*WORK TO BE COMPLETED*:
Rewrite the lines from the beginning up to and including the line with "Sprinkler Systems Near Me El Monte, CA", substituting "Garden Sprinkler" for "Lawn Sprinkler" and changing nothing else. Return only those lines, omitting the pictures.

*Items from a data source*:
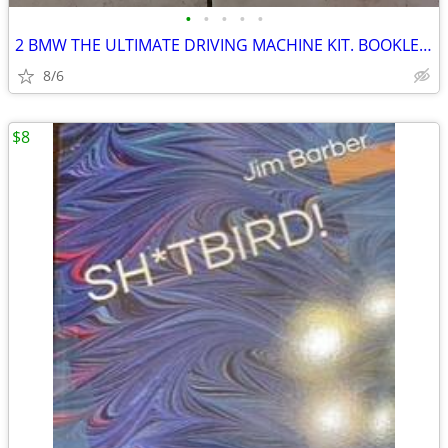
•
•
•
•
•
2 BMW THE ULTIMATE DRIVING MACHINE KIT. BOOKLET,DVD, BOOK SET
8/6
$8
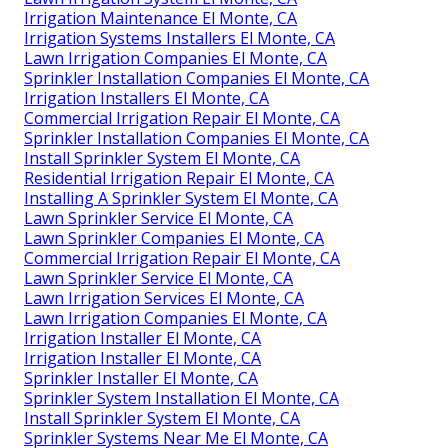
Irrigation Maintenance El Monte, CA
Irrigation Systems Installers El Monte, CA
Lawn Irrigation Companies El Monte, CA
Sprinkler Installation Companies El Monte, CA
Irrigation Installers El Monte, CA
Commercial Irrigation Repair El Monte, CA
Sprinkler Installation Companies El Monte, CA
Install Sprinkler System El Monte, CA
Residential Irrigation Repair El Monte, CA
Installing A Sprinkler System El Monte, CA
Lawn Sprinkler Service El Monte, CA
Lawn Sprinkler Companies El Monte, CA
Commercial Irrigation Repair El Monte, CA
Lawn Sprinkler Service El Monte, CA
Lawn Irrigation Services El Monte, CA
Lawn Irrigation Companies El Monte, CA
Irrigation Installer El Monte, CA
Irrigation Installer El Monte, CA
Sprinkler Installer El Monte, CA
Sprinkler System Installation El Monte, CA
Install Sprinkler System El Monte, CA
Sprinkler Systems Near Me El Monte, CA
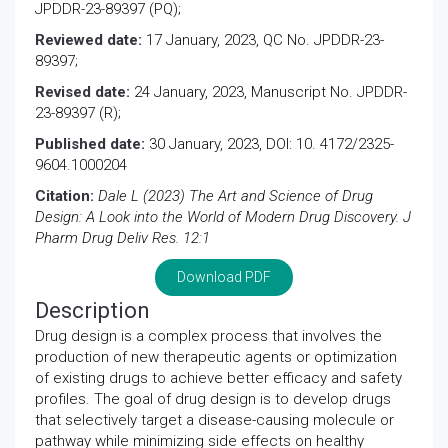
JPDDR-23-89397 (PQ);
Reviewed date:
17 January, 2023, QC No. JPDDR-23-
89397;
Revised date:
24 January, 2023, Manuscript No. JPDDR-
23-89397 (R);
Published date:
30 January, 2023, DOI: 10. 4172/2325-
9604.1000204
Citation:
Dale L (2023) The Art and Science of Drug
Design: A Look into the World of Modern Drug Discovery. J
Pharm Drug Deliv Res. 12:1
Download PDF
Description
Drug design is a complex process that involves the
production of new therapeutic agents or optimization
of existing drugs to achieve better efficacy and safety
profiles. The goal of drug design is to develop drugs
that selectively target a disease-causing molecule or
pathway while minimizing side effects on healthy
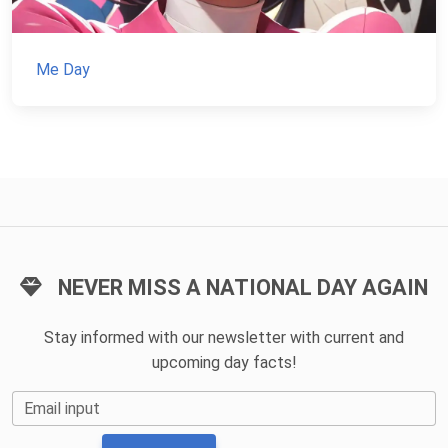
Me Day
NEVER MISS A NATIONAL DAY AGAIN
Stay informed with our newsletter with current and
upcoming day facts!
Email input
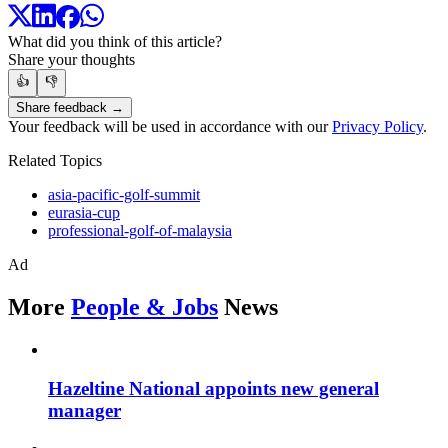
What did you think of this article?
Share your thoughts
👍
👎
Share feedback →
Your feedback will be used in accordance with our
Privacy Policy
.
Related Topics
asia-pacific-golf-summit
eurasia-cup
professional-golf-of-malaysia
Ad
More
People & Jobs
News
Hazeltine National appoints new general
manager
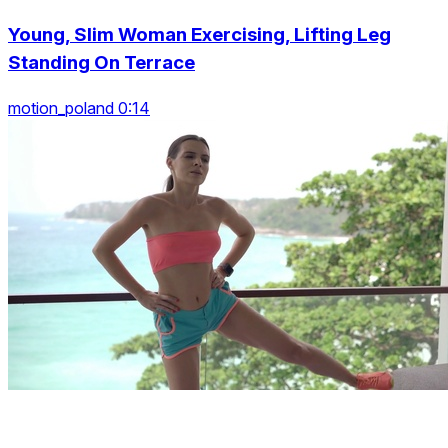
Young, Slim Woman Exercising, Lifting Leg
Standing On Terrace
motion_poland 0:14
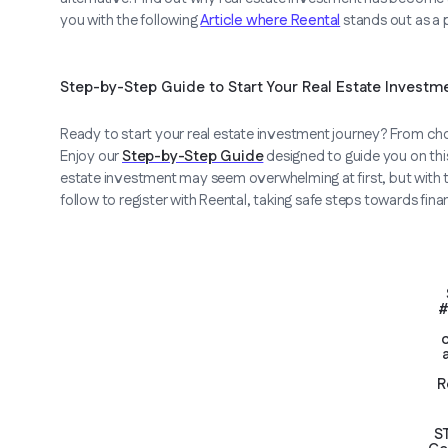
you with the following
Article where Reental
stands out as a 
Step-by-Step Guide to Start Your Real Estate Investm
Ready to start your real estate investment journey? From cho
Enjoy our
Step-by-Step Guide
designed to guide you on this 
estate investment may seem overwhelming at first, but with th
follow to register with Reental, taking safe steps towards fina
#
R
S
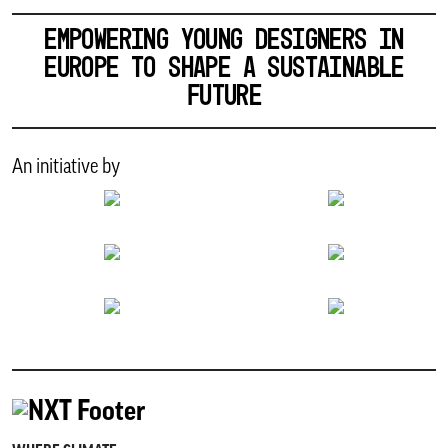
EMPOWERING YOUNG DESIGNERS IN
EUROPE TO SHAPE A SUSTAINABLE
FUTURE
An initiative by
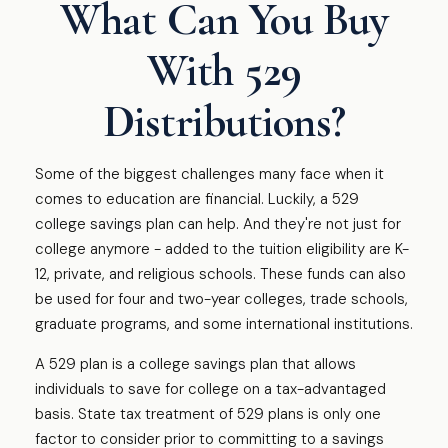
What Can You Buy
With 529
Distributions?
Some of the biggest challenges many face when it
comes to education are financial. Luckily, a 529
college savings plan can help. And they're not just for
college anymore - added to the tuition eligibility are K-
12, private, and religious schools. These funds can also
be used for four and two-year colleges, trade schools,
graduate programs, and some international institutions.
A 529 plan is a college savings plan that allows
individuals to save for college on a tax-advantaged
basis. State tax treatment of 529 plans is only one
factor to consider prior to committing to a savings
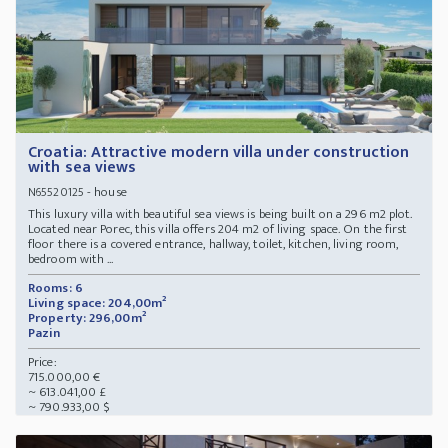
Croatia: Attractive modern villa under construction
with sea views
- house
N65520125
This luxury villa with beautiful sea views is being built on a 296 m2 plot.
Located near Porec, this villa offers 204 m2 of living space. On the first
floor there is a covered entrance, hallway, toilet, kitchen, living room,
bedroom with ...
Rooms: 6
Living space: 204,00m²
Property: 296,00m²
Pazin
Price:
715.000,00 €
~ 613.041,00 £
~ 790.933,00 $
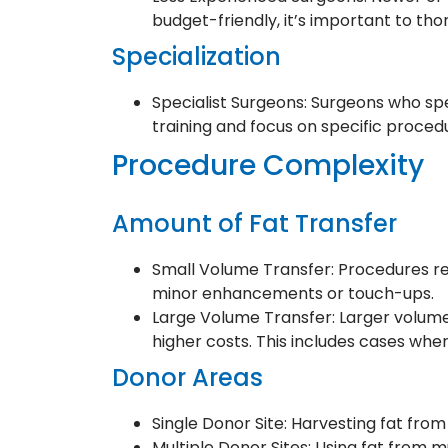
budget-friendly, it’s important to tho
Specialization
Specialist Surgeons: Surgeons who spec
training and focus on specific procedu
Procedure Complexity
Amount of Fat Transfer
Small Volume Transfer: Procedures req
minor enhancements or touch-ups.
Large Volume Transfer: Larger volume
higher costs. This includes cases wher
Donor Areas
Single Donor Site: Harvesting fat from
Multiple Donor Sites: Using fat from m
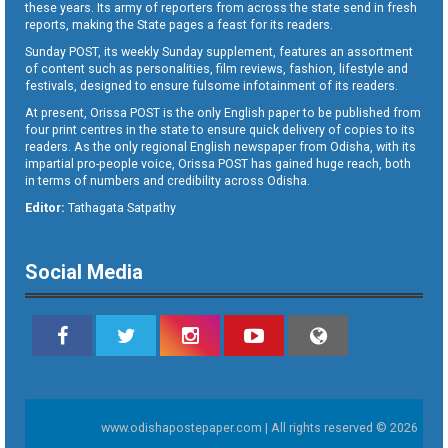
these years. Its army of reporters from across the state send in fresh
reports, making the State pages a feast for its readers.
Sunday POST, its weekly Sunday supplement, features an assortment
of content such as personalities, film reviews, fashion, lifestyle and
festivals, designed to ensure fulsome infotainment of its readers.
At present, Orissa POST is the only English paper to be published from
four print centres in the state to ensure quick delivery of copies to its
readers. As the only regional English newspaper from Odisha, with its
impartial pro-people voice, Orissa POST has gained huge reach, both
in terms of numbers and credibility across Odisha.
Editor:
Tathagata Satpathy
Social Media
www.odishapostepaper.com | All rights reserved © 2026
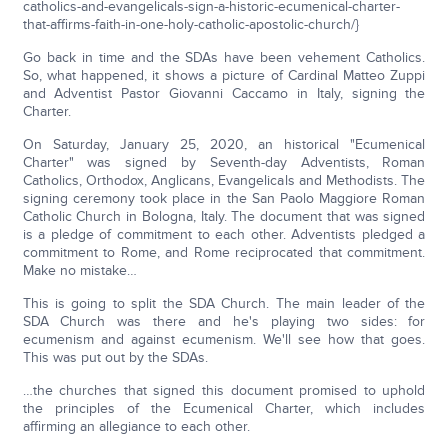
catholics-and-evangelicals-sign-a-historic-ecumenical-charter-
that-affirms-faith-in-one-holy-catholic-apostolic-church/}
Go back in time and the SDAs have been vehement Catholics.
So, what happened, it shows a picture of Cardinal Matteo Zuppi
and Adventist Pastor Giovanni Caccamo in Italy, signing the
Charter.
On Saturday, January 25, 2020, an historical "Ecumenical
Charter" was signed by Seventh-day Adventists, Roman
Catholics, Orthodox, Anglicans, Evangelicals and Methodists. The
signing ceremony took place in the San Paolo Maggiore Roman
Catholic Church in Bologna, Italy. The document that was signed
is a pledge of commitment to each other. Adventists pledged a
commitment to Rome, and Rome reciprocated that commitment.
Make no mistake…
This is going to split the SDA Church. The main leader of the
SDA Church was there and he's playing two sides: for
ecumenism and against ecumenism. We'll see how that goes.
This was put out by the SDAs.
…the churches that signed this document promised to uphold
the principles of the Ecumenical Charter, which includes
affirming an allegiance to each other.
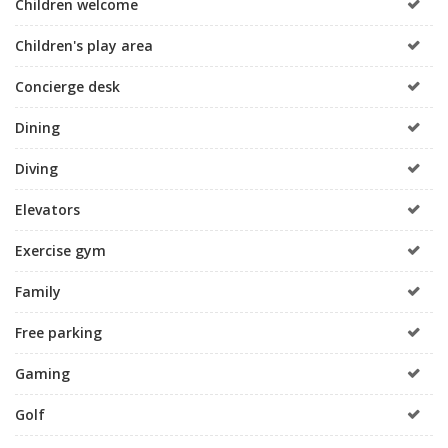
Children welcome
Children's play area
Concierge desk
Dining
Diving
Elevators
Exercise gym
Family
Free parking
Gaming
Golf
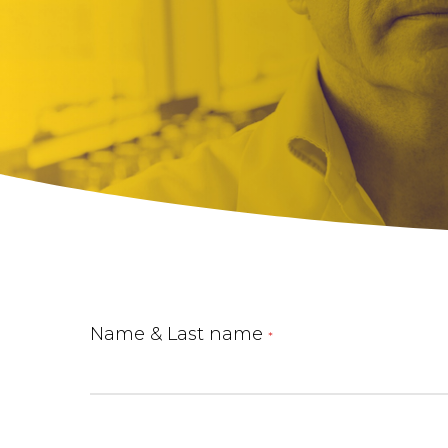
Name & Last name
*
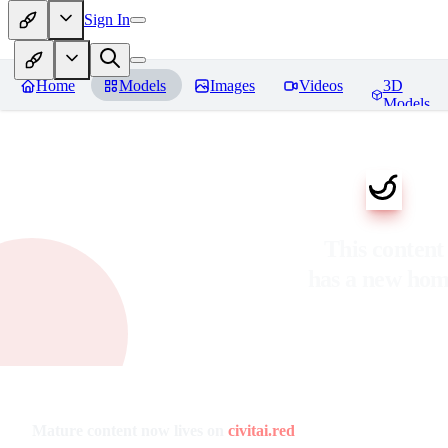
Sign In
Home
Models
Images
Videos
3D
Models
This content
has a new ho
Mature content now lives on
civitai.red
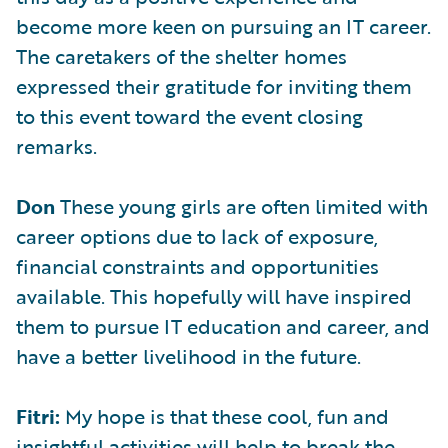
become more keen on pursuing an IT career.
The caretakers of the shelter homes
expressed their gratitude for inviting them
to this event toward the event closing
remarks.
Don
These young girls are often limited with
career options due to lack of exposure,
financial constraints and opportunities
available. This hopefully will have inspired
them to pursue IT education and career, and
have a better livelihood in the future.
Fitri:
My hope is that these cool, fun and
insightful activities will help to break the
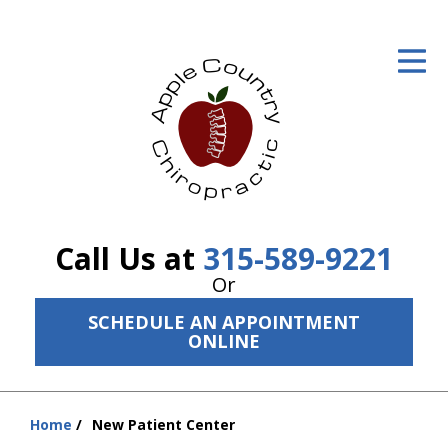
ID Your Pain
Get Relief
The Treatment Plan
Services
The Cost
Call Us at
315-589-9221
New Patient Center
Or
SCHEDULE AN APPOINTMENT
Resources
ONLINE
About Us
Contact Us
Home
New Patient Center
You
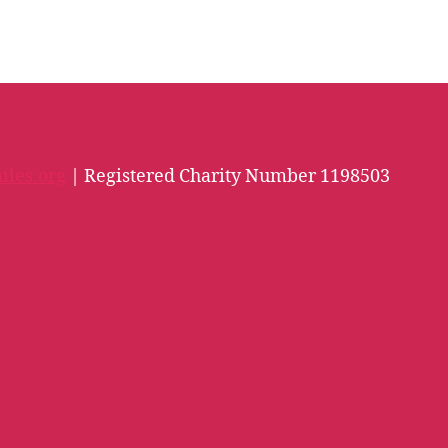
iles.org
| Registered Charity Number 1198503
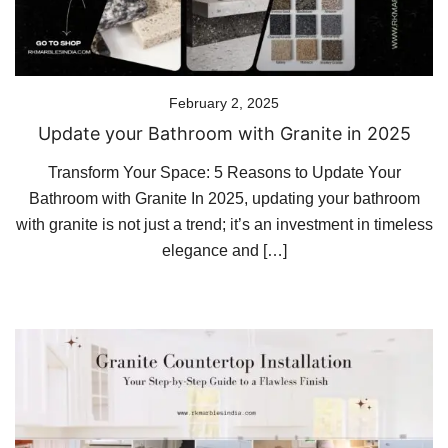
February 2, 2025
Update your Bathroom with Granite in 2025
Transform Your Space: 5 Reasons to Update Your
Bathroom with Granite In 2025, updating your bathroom
with granite is not just a trend; it’s an investment in timeless
elegance and […]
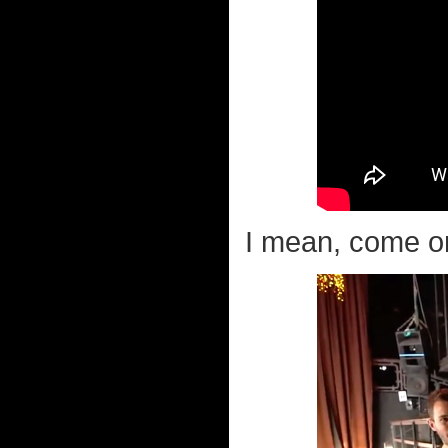
I mean, come on.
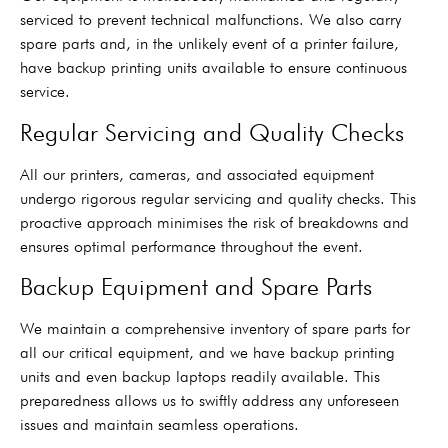
serviced to prevent technical malfunctions. We also carry
spare parts and, in the unlikely event of a printer failure,
have backup printing units available to ensure continuous
service.
Regular Servicing and Quality Checks
All our printers, cameras, and associated equipment
undergo rigorous regular servicing and quality checks. This
proactive approach minimises the risk of breakdowns and
ensures optimal performance throughout the event.
Backup Equipment and Spare Parts
We maintain a comprehensive inventory of spare parts for
all our critical equipment, and we have backup printing
units and even backup laptops readily available. This
preparedness allows us to swiftly address any unforeseen
issues and maintain seamless operations.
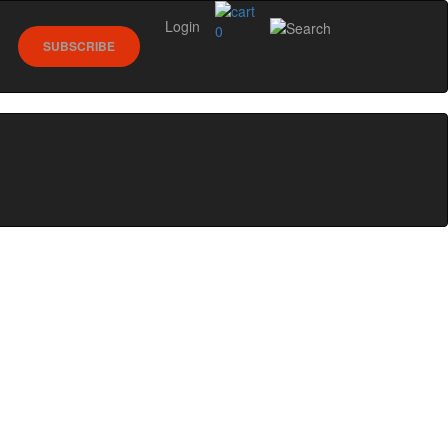
Login
0
SUBSCRIBE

*RESPONSE*:
•
•
•
•
•
2 BMW THE ULTIMATE DRIVING MACHINE KIT. BOOKLET,DVD, BOOK SET
8/6
$8
Irrigation Maintenance El Monte, CA
Irrigation Systems Installers El Monte, CA
Lawn Irrigation Companies El Monte, CA
Sprinkler Installation Companies El Monte, CA
Irrigation Installers El Monte, CA
Commercial Irrigation Repair El Monte, CA
Sprinkler Installation Companies El Monte, CA
Install Sprinkler System El Monte, CA
Residential Irrigation Repair El Monte, CA
Installing A Sprinkler System El Monte, CA
Garden Sprinkler Service El Monte, CA
Garden Sprinkler Companies El Monte, CA
Commercial Irrigation Repair El Monte, CA
Garden Sprinkler Service El Monte, CA
Lawn Irrigation Services El Monte, CA
Lawn Irrigation Companies El Monte, CA
Irrigation Installer El Monte, CA
Irrigation Installer El Monte, CA
Sprinkler Installer El Monte, CA
Sprinkler System Installation El Monte, CA
Install Sprinkler System El Monte, CA
Sprinkler Systems Near Me El Monte, CA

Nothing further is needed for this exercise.